Thu Dec 15 09:24:24 PST 2005

John Snelson wrote:

> Martin Probst wrote:
> 
>> be careful with expressions like //*[matches(. "...")]. Because
>> regular expressions can be _very_ complex it's impossible to speed
>> this query up by an index, so you'll be matching the RegExp over
>> each node in the document - not good.
> 
> It's not impossible - although I don't know of any XML database that
>  does use indexes for regular expressions at the moment.
> 
> John

Hey John,

MarkLogic actually uses indexes for wildcard queries.  For example, the 
original poster's questions about finding things starting with 
"MyNameIs" could be solved efficiently using a query like this:

//(subTagA|subTagB)[starts-with(., "MyNameIs")]

That should execute efficiently against a large data set if the 
character indexes are enabled.  If the poster instead wanted any word 
token to start with that sequence of characters (rather than the element 
itself), he could use the MarkLogic function cts:contains() and the * 
wildcard:

//(subTagA|subTagB)[cts:contains(., "MyNameIs*")]

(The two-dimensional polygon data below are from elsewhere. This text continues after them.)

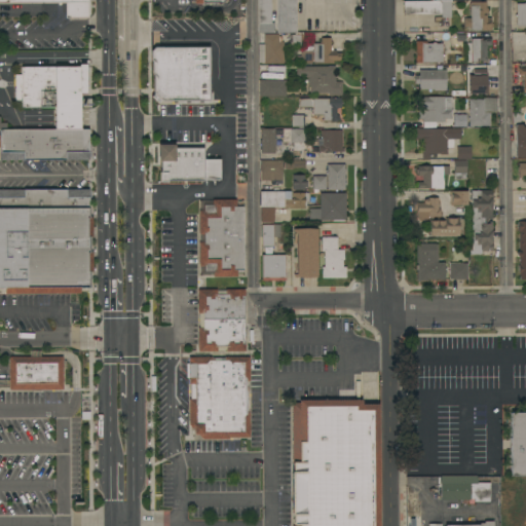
[(257,0),(270,0),(270,24),(273,24),(273,33),(258,33),(257,0)]
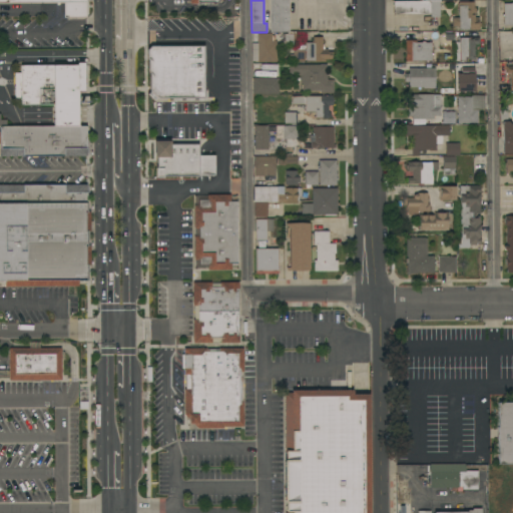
[(270,0),(289,0),(289,33),(286,33),(286,32),(270,32),(270,0)]
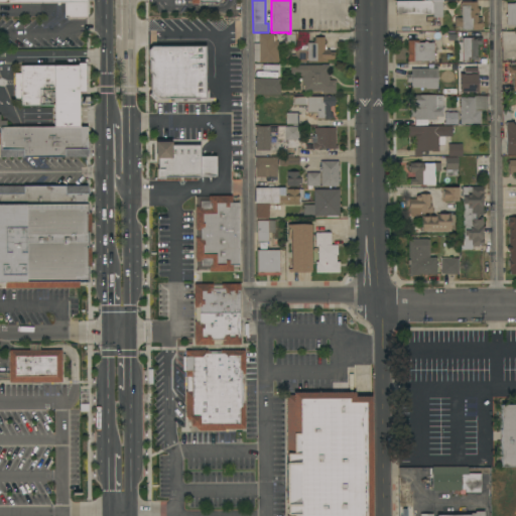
[(442,1),(441,17),(432,17),(432,15),(395,15),(395,1),(420,1),(442,1)]
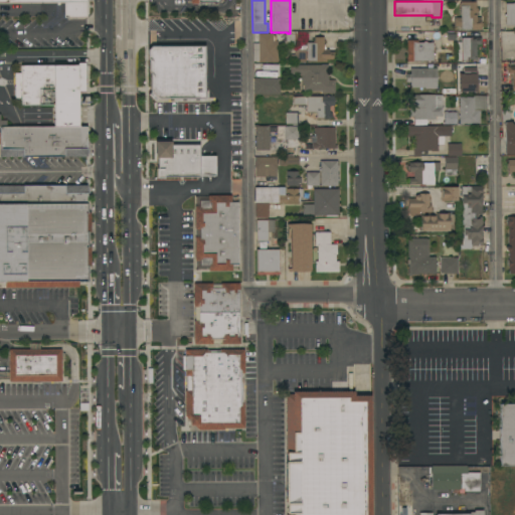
[(475,2),(475,8),(477,8),(477,15),(476,15),(476,17),(481,17),(481,23),(482,23),(482,27),(481,27),(481,30),(461,30),(461,26),(454,26),(454,18),(461,18),(461,6),(459,6),(459,4),(460,4),(460,2),(475,2)]
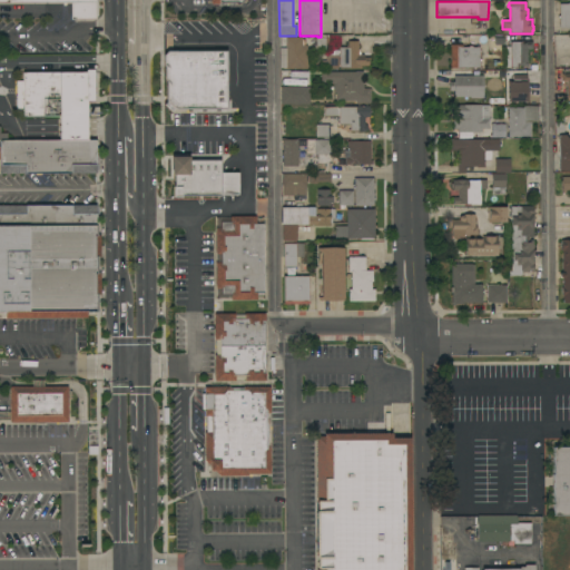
[(95,20),(70,20),(70,3),(95,3),(95,20)]
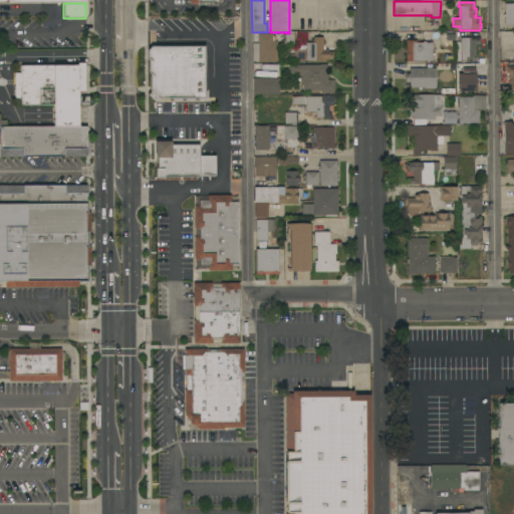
[(513,3),(513,26),(512,26),(512,25),(504,25),(504,4),(511,4),(513,3)]
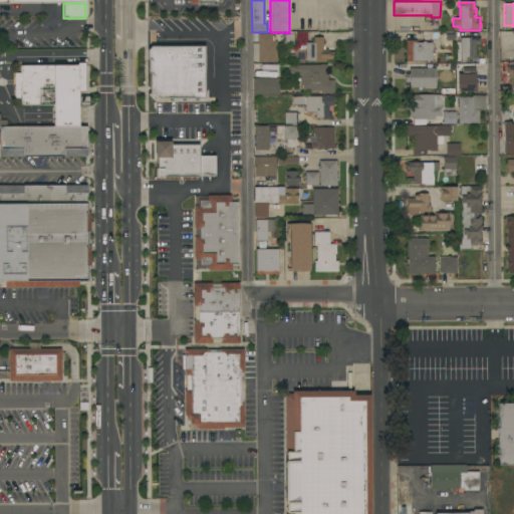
[(258,61),(252,61),(252,43),(257,43),(257,34),(271,33),(272,41),(276,41),(276,43),(277,43),(277,46),(276,46),(276,62),(258,62),(258,61)]
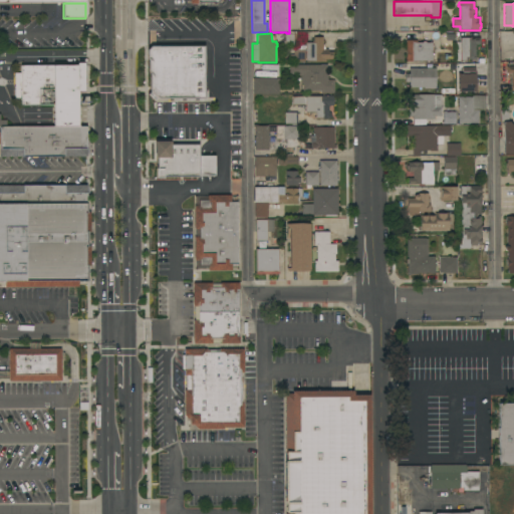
[(305,60),(304,62),(293,62),(293,45),(284,45),(284,34),(295,34),(295,46),(305,46),(305,43),(313,43),(313,37),(323,37),(322,49),(327,50),(327,52),(333,52),(332,59),(325,59),(325,62),(307,61),(305,60)]
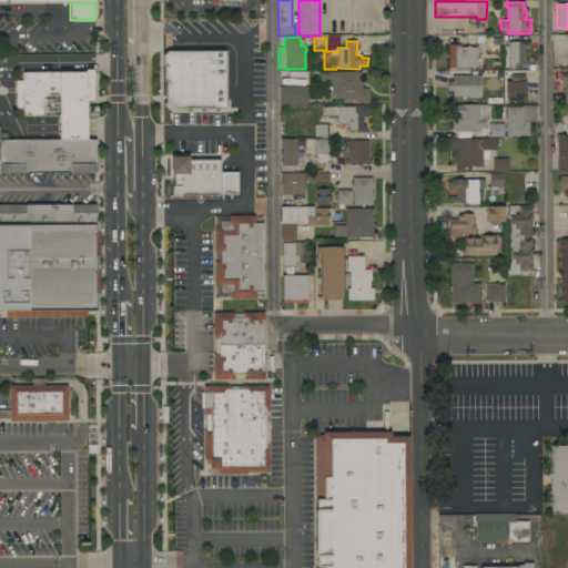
[(525,63),(525,64),(525,66),(524,67),(521,67),(521,66),(516,66),(516,69),(503,69),(503,47),(508,47),(508,42),(530,41),(530,49),(525,49),(525,63)]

The cts:* functions operate on tokens rather than simple character 
sequences, providing search engine style features.  You can see the 
difference in the previously discussed query to find the token "Name". 
Using standard XQuery you write this:

//*[contains(., "Name")]

But this matches "xName" and "Nameste".  When I search for "foo" I don't 
want to find "food"!  Using cts:contains() you match just word tokens:

//*[cts:contains(., "Name")]

The tokens are broken at index time according to language rules, and you 
have the option at query time to specify stemming rules (should Names 
and Naming match?), case sensitivity (is "name" ok?), thesaurus (what 
about "nom de plume"?), and so on.

It's fun stuff.  I wrote about this in longer form at:
http://idealliance.org/proceedings/xtech05/papers/02-04-01/

-jh-